By Anna Sise
My first encounter with Kaitlyn Suarez was her name on a list. She was one of five new teammates that would be joining the Union Cross Country team in the fall; our coach emailed the upperclassmen with the list of students we should reach out to on Facebook.
When I looked up Kaitlyn’s Facebook page, I was first struck by how beautiful she was. She had short hair, gorgeous eyes, and the type of smile that made you want to figure out what had made her so happy and make sure it never stopped.
Then I looked a little further. On her front page was a picture of her completely bald, wearing a bandana and smiling. Another picture captured her standing with someone who looked like her sister, wearing shirts that said “Fight For Kait.” Another simply showed a picture of a pin that said “Stupid Cancer.”
Kait remembers leaning against her hand on that Sunday morning four years ago and feeling a large lump in her lymph node. She met with a few specialists, and eventually with an oncologist. The doctor called her at home and gave her the news over the phone. Kaitlyn was diagnosed with Stage 2A Hodgkin’s Lymphoma. She was 15.
“This is happening. What do I need to do?”
Kait beat her first diagnosis into remission, was diagnosed a second time, beat the cancer once again, was then diagnosed a third time and is now almost a year cancer-free. Each year roughly 9,000 people are diagnosed with Hodgkin’s Lymphoma with roughly 1,300 deaths. Kait survived, not once, but three times.
Through donations and support from her friends, family and hometown, Kait was able to raise enough money to reopen the teen center in Stonybrook Hospital, a recreation room for teens undergoing cancer treatment.
More recently, on her 19th birthday, Kait ran the Disney Half Marathon with the Leukemia and Lymphoma society.
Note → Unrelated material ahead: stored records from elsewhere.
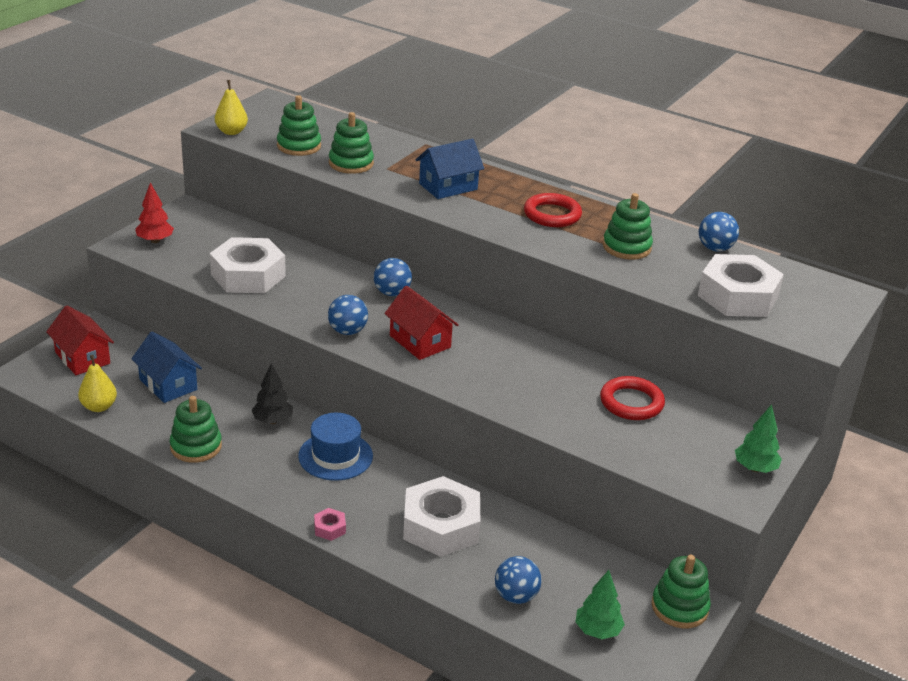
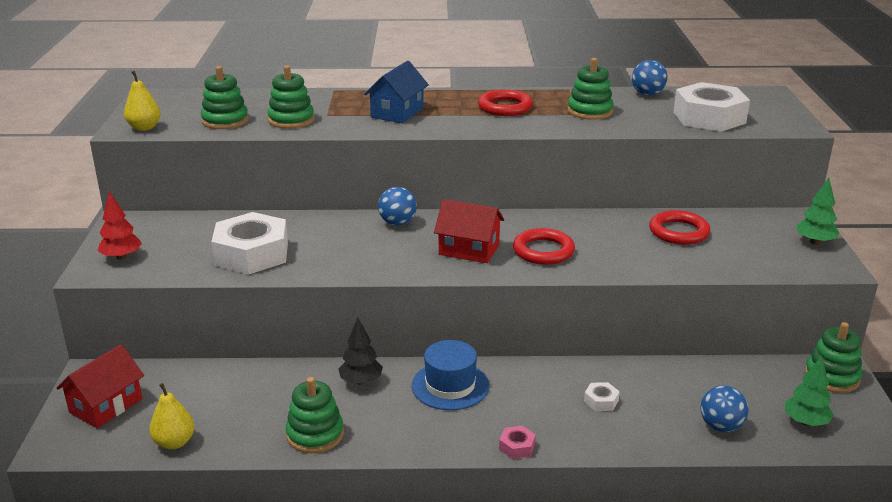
camera: 30 degrees left, 5 degrees down
red house [46,306,114,375] -> red house turned 75 degrees counterclockwise [57,344,144,428]
blue house [131,332,202,403] -> none
blue ball [328,295,368,335] -> none
white nut [403,476,480,557] -> white nut [584,382,620,411], size x0.40
none -> red ring [513,228,575,265]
She was able to complete the half marathon nine months cancer-free and raised $4,620 for the Leukemia and Lymphoma Society.
Something that instantly struck me about Kait when getting to know her was her extreme empathy. I would hear myself rambling on about my “bad” day—an unfair test, not enough sleep or an argument with a friend. Midway through a Kait pep talk (the best kind of pep talk), I would realize that my bad day didn’t even begin to compare to her bad days. Yet when I mentioned this, Kait would shush me and tell me everyone’s bad days were important and what I was going through was tough, but I could do it, because I am awesome! Even after all she has been through, Kait can listen to my troubles and make me feel better about everything.
Kait looks forward to her future. She is planning on majoring in Geology and is already looking for research opportunities in the field. She would like to end up in a field where she is improving the quality of life of others. Kait also believes that no matter what profession she ends up in, she will make the situation the very best it could be both for herself and for others.
At home, people will point to her in the grocery store and whisper; she is known as the cancer girl. But at Union she is known as a standout student, inspiring everyone she meets to be a happier person and to live a better life, one kind act at a time.